Power Conversion Principles
Schematic A DESCRIPTION

(A) BASIC TRANSFORMER
Voltage is transformed by the transformer turns ratio N2/N1. For instance if 20VAC secondary voltage is required with 120VAC input, a 6:1 ratio would be needed. When full load current is drawn from the secondary winding, the voltage may drop from 5 to 25%, this effect is known as voltage regulation. Addition of a thermal fuse to the primary circuit insures safe operation in the event of an output short circuit or overload.

Schematic B (B) UNREGULATED POWER SUPPLY
Capacitor C1 will charge up to 1.414 times the RMS secondary voltage minus the diode drop. Applying a loading current will cause the output voltage to drop by about 20 to 30%, the percentage drop is referred to as the voltage regulation. The circuit shown uses a center-tapped winding and 2 diodes, a non- center-tapped winding with 4 diodes is probably the most common configuration.
 
Schematic C (C) LINEAR MODE REGULATED POWER SUPPLY
Unregulated DC power supplied from C1 powers the linear regulator. The regulator will precisely control the output voltage for critical circuit applications. Capacitor C2 is used to prevent oscillations in the regulator, it also improves regulator transient response characteristics.
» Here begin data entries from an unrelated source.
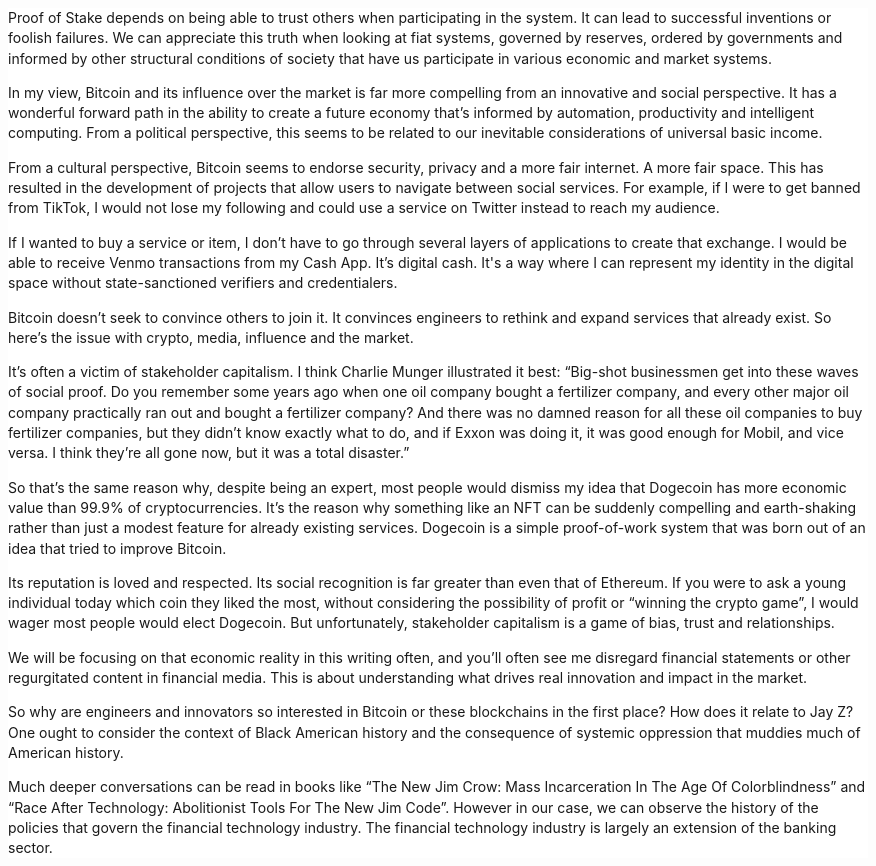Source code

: Proof of Stake depends on being able to trust others when participating in the system. It can lead to successful inventions or foolish failures. We can appreciate this truth when looking at fiat systems, governed by reserves, ordered by governments and informed by other structural conditions of society that have us participate in various economic and market systems.

In my view, Bitcoin and its influence over the market is far more compelling from an innovative and social perspective. It has a wonderful forward path in the ability to create a future economy that’s informed by automation, productivity and intelligent computing. From a political perspective, this seems to be related to our inevitable considerations of universal basic income.

From a cultural perspective, Bitcoin seems to endorse security, privacy and a more fair internet. A more fair space. This has resulted in the development of projects that allow users to navigate between social services. For example, if I were to get banned from TikTok, I would not lose my following and could use a service on Twitter instead to reach my audience.

If I wanted to buy a service or item, I don’t have to go through several layers of applications to create that exchange. I would be able to receive Venmo transactions from my Cash App. It’s digital cash. It's a way where I can represent my identity in the digital space without state-sanctioned verifiers and credentialers.

Bitcoin doesn’t seek to convince others to join it. It convinces engineers to rethink and expand services that already exist.
So here’s the issue with crypto, media, influence and the market.

It’s often a victim of stakeholder capitalism. I think Charlie Munger illustrated it best:
“Big-shot businessmen get into these waves of social proof. Do you remember some years ago when one oil company bought a fertilizer company, and every other major oil company practically ran out and bought a fertilizer company? And there was no damned reason for all these oil companies to buy fertilizer companies, but they didn’t know exactly what to do, and if Exxon was doing it, it was good enough for Mobil, and vice versa. I think they’re all gone now, but it was a total disaster.”

So that’s the same reason why, despite being an expert, most people would dismiss my idea that Dogecoin has more economic value than 99.9% of cryptocurrencies. It’s the reason why something like an NFT can be suddenly compelling and earth-shaking rather than just a modest feature for already existing services. Dogecoin is a simple proof-of-work system that was born out of an idea that tried to improve Bitcoin.

Its reputation is loved and respected. Its social recognition is far greater than even that of Ethereum. If you were to ask a young individual today which coin they liked the most, without considering the possibility of profit or “winning the crypto game”, I would wager most people would elect Dogecoin.
But unfortunately, stakeholder capitalism is a game of bias, trust and relationships.

We will be focusing on that economic reality in this writing often, and you’ll often see me disregard financial statements or other regurgitated content in financial media. This is about understanding what drives real innovation and impact in the market.

So why are engineers and innovators so interested in Bitcoin or these blockchains in the first place? How does it relate to Jay Z? One ought to consider the context of Black American history and the consequence of systemic oppression that muddies much of American history.

Much deeper conversations can be read in books like “The New Jim Crow: Mass Incarceration In The Age Of Colorblindness” and “Race After Technology: Abolitionist Tools For The New Jim Code”. However in our case, we can observe the history of the policies that govern the financial technology industry.
The financial technology industry is largely an extension of the banking sector.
When the voltage at C1 minus the minimum regulator drop falls below the output voltage rating, the regulator is at the low-line point.
 
Schematic D (D) SWITCHMODE REGULATED POWER SUPPLY
This type of regulator utilizes hi frequency switching techniques to minimize transformer size and maximize efficiency. Various converter topologies are the forward, boost, flyback and resonant. The flyback converter shown at left uses PWM (Pulse Width Modulation) circuitry to regulate the output. By modulating the switch at a fixed frequency with a given duty cycle the output voltage can be expressed as:

Vout= Vin (D.C./1-D.C.) x (N2/N1)

Where D.C.=Duty Cycle

Additional circuits are needed in order to comply with EMC Requirements.
Schematic E (E) NICAD BATTERY CHARGER
The most common charging technique is the C/10 charger. C is the Amp/HR capacity of the battery. This type of charger requires approximately 12 to 14 hours to replenish a fully depleted battery. The current limiter can either be a resistive element or an electronic circuit. An indicating LED is useful for providing visual means to show charging is taking place.
Schematic F (F) LEAD ACID BATTERY CHARGER
Voltage limited charging techniques are essential to extend battery life. At room temperatures lead acid cells require 2.3V per cell to stay at 100% charge. Voltage tolerance of the charging circuit should be kept to +/-1% by the use of voltage trimming. Recharge times of 3 to 5 hours can be realized with standard lead acid cells.